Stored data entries
Segment Open

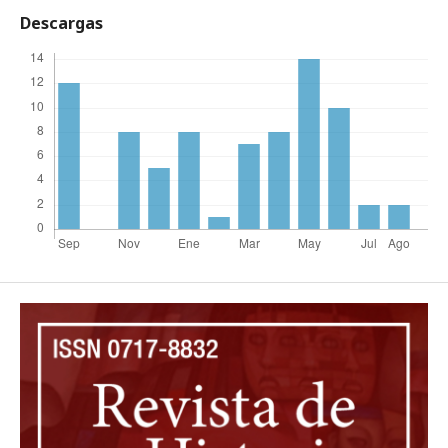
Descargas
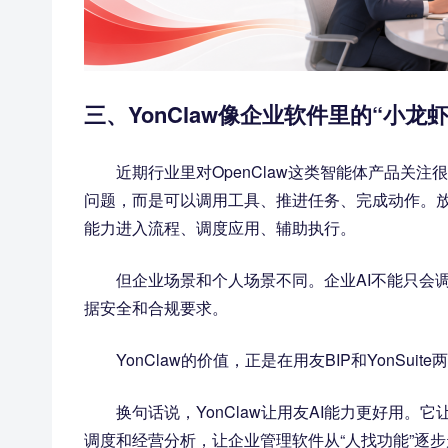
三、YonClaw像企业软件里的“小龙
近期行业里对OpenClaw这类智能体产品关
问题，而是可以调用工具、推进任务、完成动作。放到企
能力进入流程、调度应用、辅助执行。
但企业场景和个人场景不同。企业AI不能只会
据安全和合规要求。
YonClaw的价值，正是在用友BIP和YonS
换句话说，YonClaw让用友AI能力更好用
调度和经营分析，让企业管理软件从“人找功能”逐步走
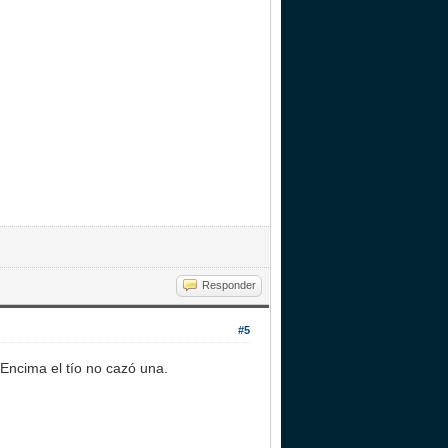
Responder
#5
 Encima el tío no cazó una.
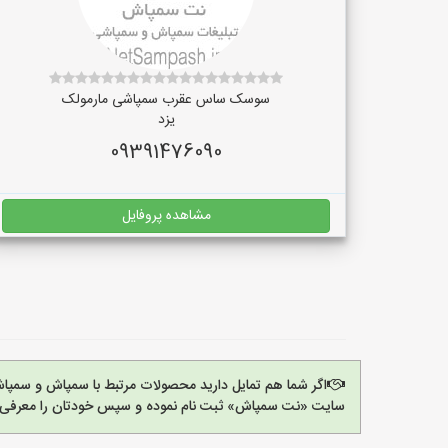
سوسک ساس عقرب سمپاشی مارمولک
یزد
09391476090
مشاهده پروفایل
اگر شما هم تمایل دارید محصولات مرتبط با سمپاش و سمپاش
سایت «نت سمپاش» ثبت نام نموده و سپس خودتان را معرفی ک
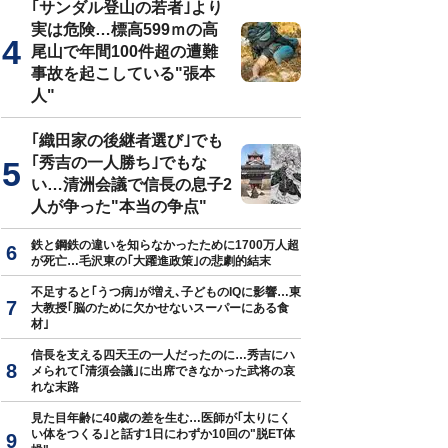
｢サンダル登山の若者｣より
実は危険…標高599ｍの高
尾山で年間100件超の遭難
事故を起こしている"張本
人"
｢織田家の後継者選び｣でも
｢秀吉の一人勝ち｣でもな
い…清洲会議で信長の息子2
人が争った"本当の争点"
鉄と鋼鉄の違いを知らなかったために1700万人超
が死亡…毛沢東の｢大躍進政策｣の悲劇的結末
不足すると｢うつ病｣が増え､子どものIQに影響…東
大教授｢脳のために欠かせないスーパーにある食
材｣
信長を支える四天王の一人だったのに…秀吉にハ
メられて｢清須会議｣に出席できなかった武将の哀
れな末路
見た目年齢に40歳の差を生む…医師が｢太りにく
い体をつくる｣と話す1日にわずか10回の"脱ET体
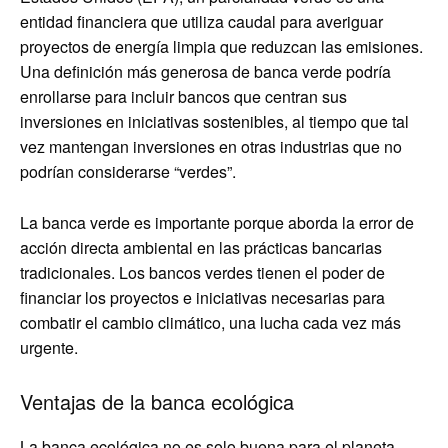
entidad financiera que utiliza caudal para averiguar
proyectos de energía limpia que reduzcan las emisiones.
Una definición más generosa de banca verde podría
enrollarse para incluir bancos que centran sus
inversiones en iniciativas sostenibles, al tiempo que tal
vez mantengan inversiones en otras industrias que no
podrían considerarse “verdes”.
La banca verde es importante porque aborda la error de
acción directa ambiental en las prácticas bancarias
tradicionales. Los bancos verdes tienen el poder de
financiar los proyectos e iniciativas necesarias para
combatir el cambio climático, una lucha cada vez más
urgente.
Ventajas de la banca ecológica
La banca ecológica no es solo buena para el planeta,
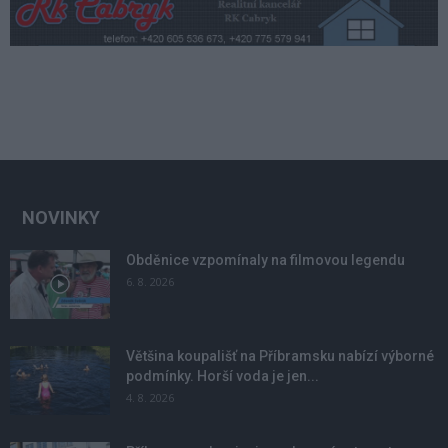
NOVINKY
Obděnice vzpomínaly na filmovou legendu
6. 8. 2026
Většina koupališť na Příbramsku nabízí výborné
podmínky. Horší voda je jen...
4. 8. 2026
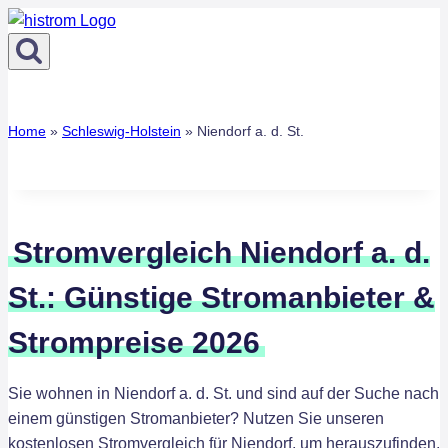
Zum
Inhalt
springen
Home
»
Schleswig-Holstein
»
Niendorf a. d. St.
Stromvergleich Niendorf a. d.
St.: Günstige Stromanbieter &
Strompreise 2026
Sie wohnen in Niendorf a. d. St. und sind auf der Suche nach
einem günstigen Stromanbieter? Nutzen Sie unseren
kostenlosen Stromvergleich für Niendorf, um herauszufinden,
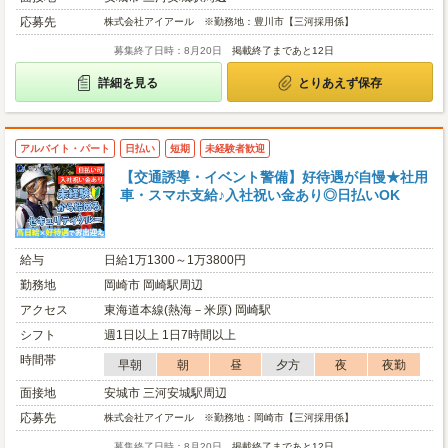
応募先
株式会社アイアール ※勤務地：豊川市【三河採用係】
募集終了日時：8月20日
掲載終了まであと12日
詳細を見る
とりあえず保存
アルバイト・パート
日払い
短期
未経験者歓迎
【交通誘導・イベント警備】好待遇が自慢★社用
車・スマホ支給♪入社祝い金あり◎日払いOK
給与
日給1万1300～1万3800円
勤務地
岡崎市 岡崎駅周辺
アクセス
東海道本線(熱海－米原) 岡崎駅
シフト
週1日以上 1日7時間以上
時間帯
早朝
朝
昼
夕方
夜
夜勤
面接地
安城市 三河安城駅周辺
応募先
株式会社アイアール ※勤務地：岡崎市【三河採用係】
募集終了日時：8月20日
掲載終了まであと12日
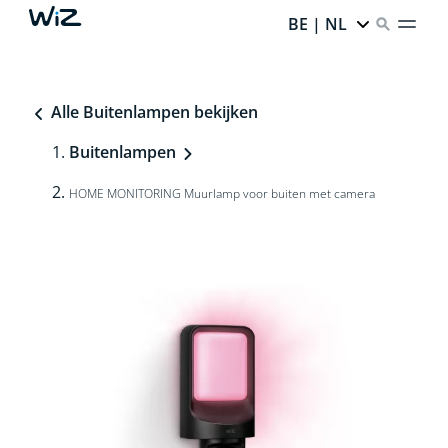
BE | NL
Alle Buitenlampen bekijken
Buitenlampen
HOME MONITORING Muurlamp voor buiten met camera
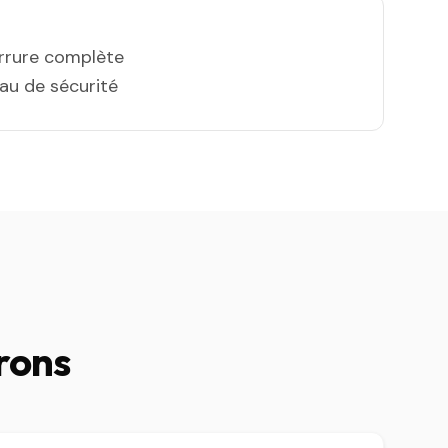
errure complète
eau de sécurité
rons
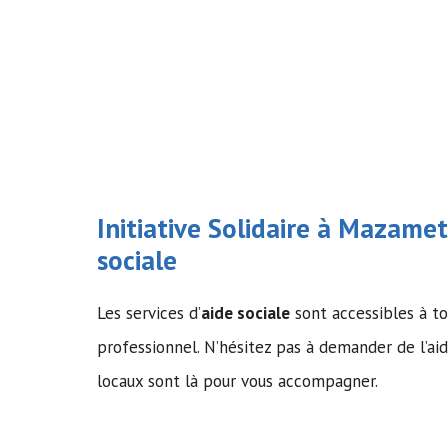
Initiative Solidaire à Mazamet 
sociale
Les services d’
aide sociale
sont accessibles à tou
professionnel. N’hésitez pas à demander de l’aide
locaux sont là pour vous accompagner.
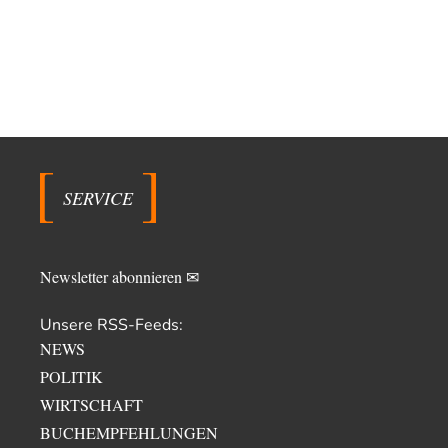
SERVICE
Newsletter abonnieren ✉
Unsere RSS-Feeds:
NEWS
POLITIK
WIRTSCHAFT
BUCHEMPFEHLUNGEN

Segment Closed

#### [WORK TASK]
Convert the lines from the start of the items through the line containing "Encima el tío no cazó una.", both included, into a Markdown table with the columns No. and Text, giving each line its own numbered row. Skip blank lines and leave the pictures out.

#### [TASK OUTPUT]
| No. | Text |
|---|---|
| 1 | Descargas |
| 2 | 三、YonClaw像企业软件里的“小龙 |
| 3 | 近期行业里对OpenClaw这类智能体产品关 |
| 4 | 问题，而是可以调用工具、推进任务、完成动作。放到企 |
| 5 | 能力进入流程、调度应用、辅助执行。 |
| 6 | 但企业场景和个人场景不同。企业AI不能只会 |
| 7 | 据安全和合规要求。 |
| 8 | YonClaw的价值，正是在用友BIP和YonS |
| 9 | 换句话说，YonClaw让用友AI能力更好用 |
| 10 | 调度和经营分析，让企业管理软件从“人找功能”逐步走 |
| 11 | Responder |
| 12 | #5 |
| 13 |  Encima el tío no cazó una. |